Joseph: This is exactly why larger data centers with many users make sense, because with enough users, everyone ends up over-provisioned anyway. This problem is growing by an order of magnitude.
Amir: *We simply need more data centers. There’s no way around it. * Audience member: Are we heading toward a Wall-E world? What are your thoughts on that?
Benjamin: I’ll offer a contrarian view. There’s a lot of hype around gigascale data centers, but they are primarily useful for training. I don’t know how much more training versus reasoning versus inference we actually need. The goalpost is going to keep shifting. I think we’ll have a handful of gigascale data centers and everything else will be smaller and more manageable.
Amir: You just described an apocalypse scenario! But I think humans are going to be the limiting factor. I don’t think it’s going to be a disaster. There is definitely a lot of demand, but I’m a very positive person. There will be a shift in how humans work and interact, but I don’t think it will be that dark.

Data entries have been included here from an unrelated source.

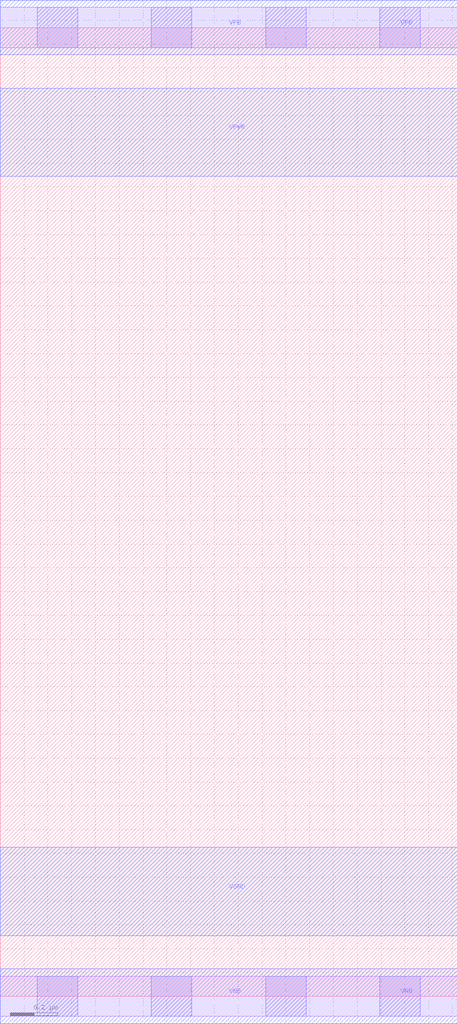
<source format=lef>
# Copyright 2020 The SkyWater PDK Authors
#
# Licensed under the Apache License, Version 2.0 (the "License");
# you may not use this file except in compliance with the License.
# You may obtain a copy of the License at
#
#     https://www.apache.org/licenses/LICENSE-2.0
#
# Unless required by applicable law or agreed to in writing, software
# distributed under the License is distributed on an "AS IS" BASIS,
# WITHOUT WARRANTIES OR CONDITIONS OF ANY KIND, either express or implied.
# See the License for the specific language governing permissions and
# limitations under the License.
#
# SPDX-License-Identifier: Apache-2.0

VERSION 5.7 ;
  NAMESCASESENSITIVE ON ;
  NOWIREEXTENSIONATPIN ON ;
  DIVIDERCHAR "/" ;
  BUSBITCHARS "[]" ;
UNITS
  DATABASE MICRONS 200 ;
END UNITS
MACRO sky130_fd_sc_hvl__fill_4
  CLASS CORE ;
  SOURCE USER ;
  FOREIGN sky130_fd_sc_hvl__fill_4 ;
  ORIGIN  0.000000  0.000000 ;
  SIZE  1.920000 BY  4.070000 ;
  SYMMETRY X Y ;
  SITE unithv ;
  PIN VGND
    DIRECTION INOUT ;
    USE GROUND ;
    PORT
      LAYER met1 ;
        RECT 0.000000 0.255000 1.920000 0.625000 ;
    END
  END VGND
  PIN VNB
    DIRECTION INOUT ;
    USE GROUND ;
    PORT
      LAYER li1 ;
        RECT 0.000000 -0.085000 1.920000 0.085000 ;
      LAYER mcon ;
        RECT 0.155000 -0.085000 0.325000 0.085000 ;
        RECT 0.635000 -0.085000 0.805000 0.085000 ;
        RECT 1.115000 -0.085000 1.285000 0.085000 ;
        RECT 1.595000 -0.085000 1.765000 0.085000 ;
      LAYER met1 ;
        RECT 0.000000 -0.115000 1.920000 0.115000 ;
    END
  END VNB
  PIN VPB
    DIRECTION INOUT ;
    USE POWER ;
    PORT
      LAYER li1 ;
        RECT 0.000000 3.985000 1.920000 4.155000 ;
      LAYER mcon ;
        RECT 0.155000 3.985000 0.325000 4.155000 ;
        RECT 0.635000 3.985000 0.805000 4.155000 ;
        RECT 1.115000 3.985000 1.285000 4.155000 ;
        RECT 1.595000 3.985000 1.765000 4.155000 ;
      LAYER met1 ;
        RECT 0.000000 3.955000 1.920000 4.185000 ;
    END
  END VPB
  PIN VPWR
    DIRECTION INOUT ;
    USE POWER ;
    PORT
      LAYER met1 ;
        RECT 0.000000 3.445000 1.920000 3.815000 ;
    END
  END VPWR
END sky130_fd_sc_hvl__fill_4

</source>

Amir: On a different note, tools definitely need to change. The tools that currently exist are created for human cognition and understanding. We need to redesign tools for LLMs, it requires a completely different interface and interaction model. How should tools be designed and how should they present their results to LLMs? We’ve added a lot of overhead to make understanding easier for humans, but I don’t think LLMs are very good at validating their solutions. We don’t need strict abstractions geared toward human design.
Joseph: That really is the Google view, isn’t it?
Amir: But the old infrastructure will still be useful for other things. In five years everything will be different, but it also won’t. The reality is most stuff is heuristic for local optimization. Humans cannot do global optimization because we can’t think about everything at once. LLMs may not have that limitation. Can we break the barrier between different optimizations and co-optimize multiple things together?
Benjamin: Look at Claude on Chrome, it’s so inefficient. It has to use hacks and debug tools just to do what it needs to do. Maybe we need to go back and redesign applications from the ground up for that reality.
Jovan: What should we watch out for with agentic hardware co-design?
Amir: Simulation takes a long time, and we’re dealing with much more open-ended problems. We’re not looking at one specific metric, we’re looking at tradeoffs. Evaluation length is incredibly challenging. For system problems, it’s not only IPC that matters. There are so many different signals to consider.
Joseph: Accuracy is hard. We need hardware that is 100 percent correct. If we use LLMs for hardware design, it introduces a lot of bugs.
Amir: Verification is really, really challenging.
Jovan: Let me ask for some advice for junior researchers.
Benjamin: The bar for acceptance at research conferences needs to go higher. We need more fundamental, interesting, and groundbreaking work. What questions can we ask that an AI can’t answer given enough time? We need to get people thinking about system organization as opposed to just building another widget. Don’t ask questions with a huge audience trying to answer them.
Joseph: Every ten years brings different challenges. That’s just the nature of this field.
Chaojie: And delegate appropriately. Know what to hand off and what to own.
Amir: Should we know the fundamentals or not? This is the paradox we face. I think this is the best time to know the fundamentals. Microarchitecture is so old, but defining research questions is getting so much harder. How do we teach with LLMs to be used productively by students? That’s the real challenge we need to solve.